Gill George, Unite NEC member, reports on her blog http://gillgeorge.wordpress.com/2008/04/07/union-negotiators-recommend-pay-cuts/ that UNISON and RCN walked out on the other unions in negotiations over pay in the NHS. They appear to have reached their own deal with the Department of Health and the NHS employers. Karen Jennings, UNISON’s national officer is reported as saying that “we will be asking our executive to consider recommending this deal to members as a well-balanced package in the forthcoming consultation.”
This imparts a new meaning to “well-balanced”: a 2.75 increase this year (when inflation is at 4.1%), 2.4% the next year and 2.25% the year after. Far be it for me to say that UNISON leaders expect their members to rubber stamp such a “well balanced package” but the health service press has been reporting a deal already done. There is just the little problem that the union’s health conference has yet to meet to decide its view.
If the UNISON bureaucrats are able to push this through it will be a reflection of the level of demoralisation and weak organisation which exists amongst NHS staff. It is difficult to see any other rationale for recommending a three year pay cut than a to throw a lifeline to Gordon Brown, delivering ‘peace’ in the NHS in the run up to the next election.
Ironically, when Jennings and co are seeking to push through this pay cut, the three Health Ministers for Scotland, Wales and Northern ireland have issued a public condemnation of Westminster for failing to involve them in discussions over pay. Even more pointedly, they have issued a joint statement expressing their support for the NHS remaining firmly in the public sector (in contrast to brown’s privatisation agenda).
It says much for UNISON leaders that they have formed a bloc with the RCN, an elitist professional body, and turned their back on the other health service unions.
As Jon Rogers (a UNISON EC member) has pointed out, the difference between a ‘good’ deal and a ‘bad’ deal appears to be 0.3% http://jonrogers1963.blogspot.com/2008/04/incredible-importance-of-03.html. The unions have rejected the 2.45% offered for local government workers and put in a claim for 6%. However, there is a potential sting in the tail. UNISON’s website says:
“The consultation will be carried out on the basis that – if members vote to reject the offer – they will need be prepared to take sustained and escalating strike action, starting with a two-day strike and escalating to more than two consecutive days of action, to get the employers back to the negotiating table.”

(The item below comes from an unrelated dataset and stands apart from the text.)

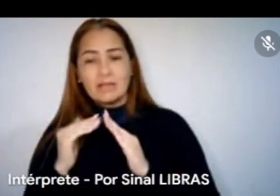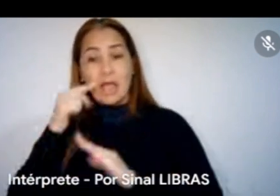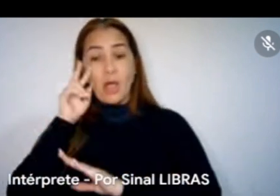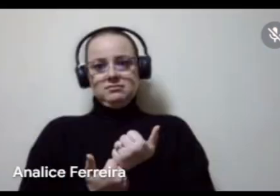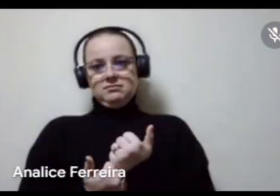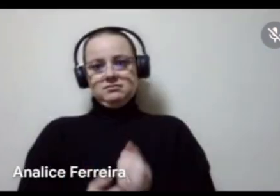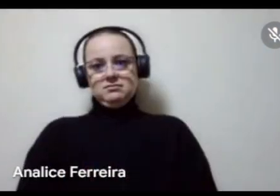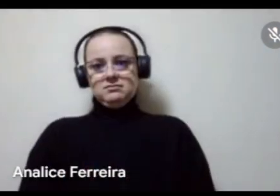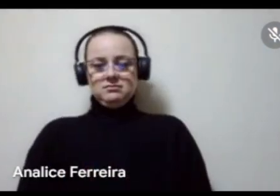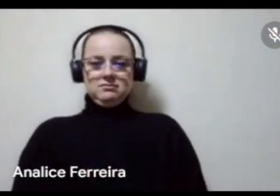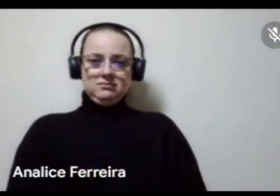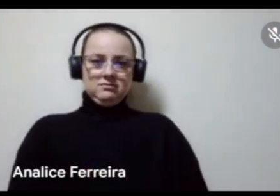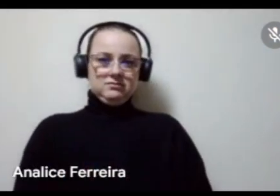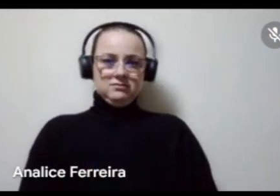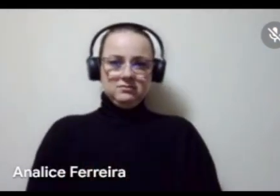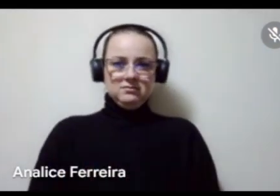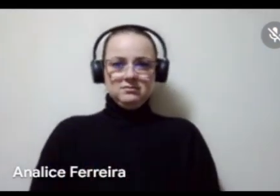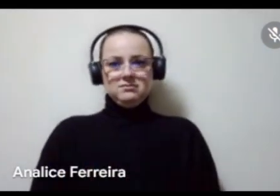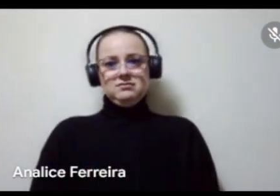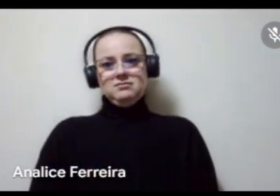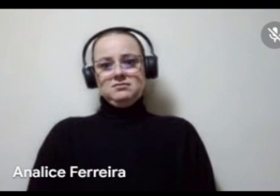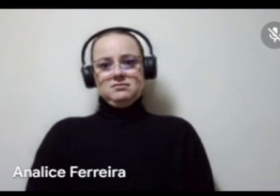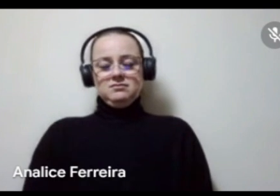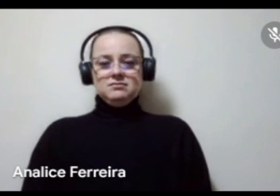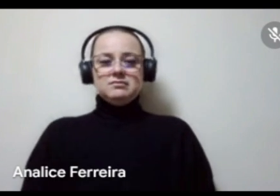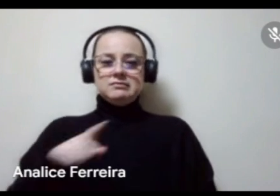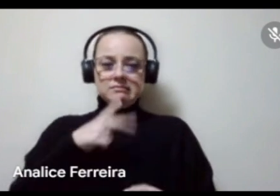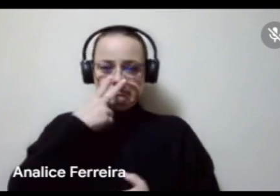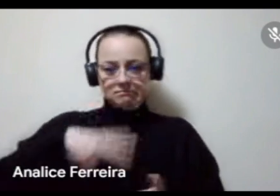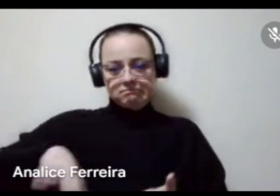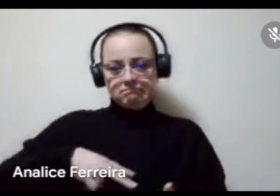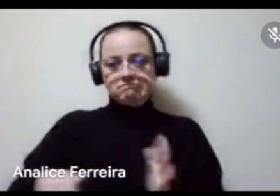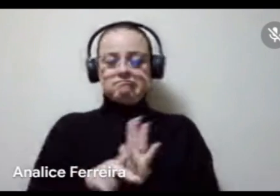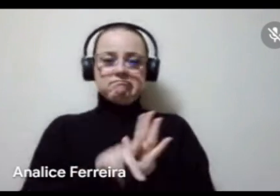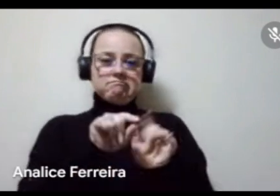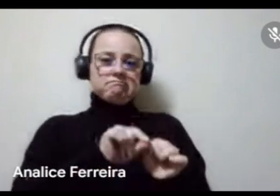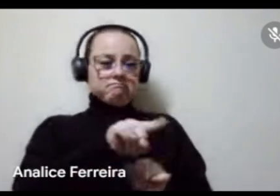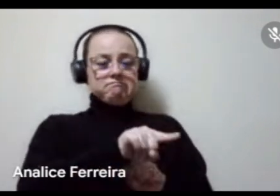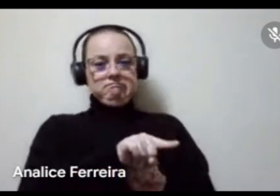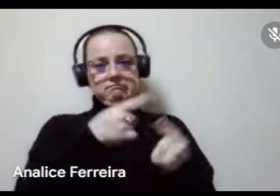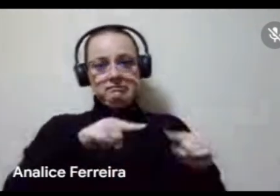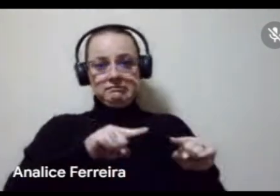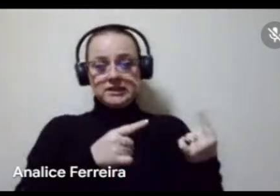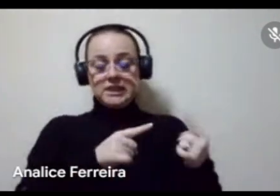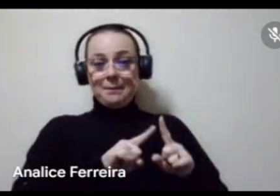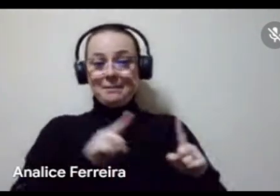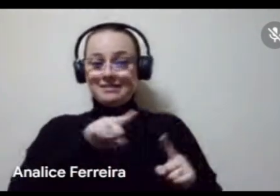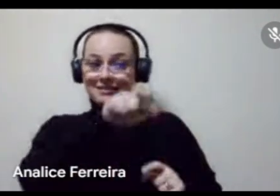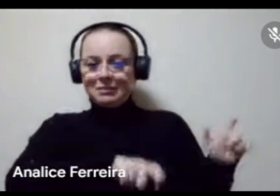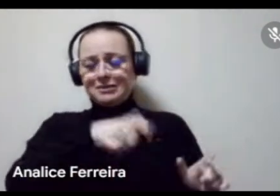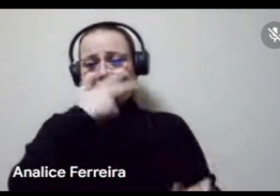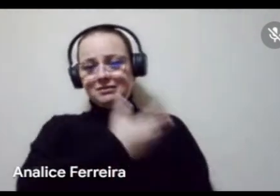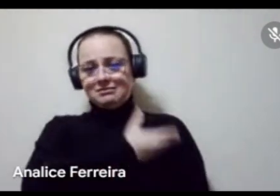polo do centro respira o carnaval frevo naqueles dias lá que são executados. Mas essas pessoas ficam esquecidas,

Whilst it is certainly true that one day strikes would be of little use, the bureaucrats’ position in relation to the NHS leads you to believe that they are hardly enthusiastic of giving their friend Gordon a problem by organising strike of local government workers. They are surely hoping that the response of members will be such that they can say “the members do not want action”. The wording of the statement is designed to frighten them and lead the more conservative of them (or those who don’t think the leadership is serious) to vote ‘no’. This is underlined by the fact that the offer is less than half of the claim. If they were serious about the claim they would have gone straight to a strike ballot.
This particular lifeline (should UNISON push through its recommendation to accept a three year pay cut) seems unlikely to deliver the goods to Gordon. If, as seems likely currently, New Labour is dumped at the next General Election, the Tories will have been gifted the opportunity of using Brown’s NHS privatisation agenda to step up attacks on Health workers. And UNISON, and the other unions’ failure to address the weakness of workplace organisation, and to mobilise their members against Brown’s neo-liberal programme, will be in a weak state for resisting the further attacks which will surely follow.
It must be hoped that UNISON’s health service conference next weak calls the leadership to order and votes against the three year deal. If the union’s recommendation to accept is put to the members then it can only reinforce the demoralisation and sense of powerlessness which undoubtedly exists amongst wide sections of staff.
Unite and some of the smaller profession based unions like the Society of Radiographers have rejected the three year offer, whilst the GMB has called a meeting of reps to consider it. But it is UNISON which has the big battalions (at least in terms of numbers) in the NHS. So long as UNISON places the interests of New Labour above those of their own members then those battalions will not be mobilised and the problem of workplace organisation, of collective organisation, rightly stressed by Gill George, will not be addressed.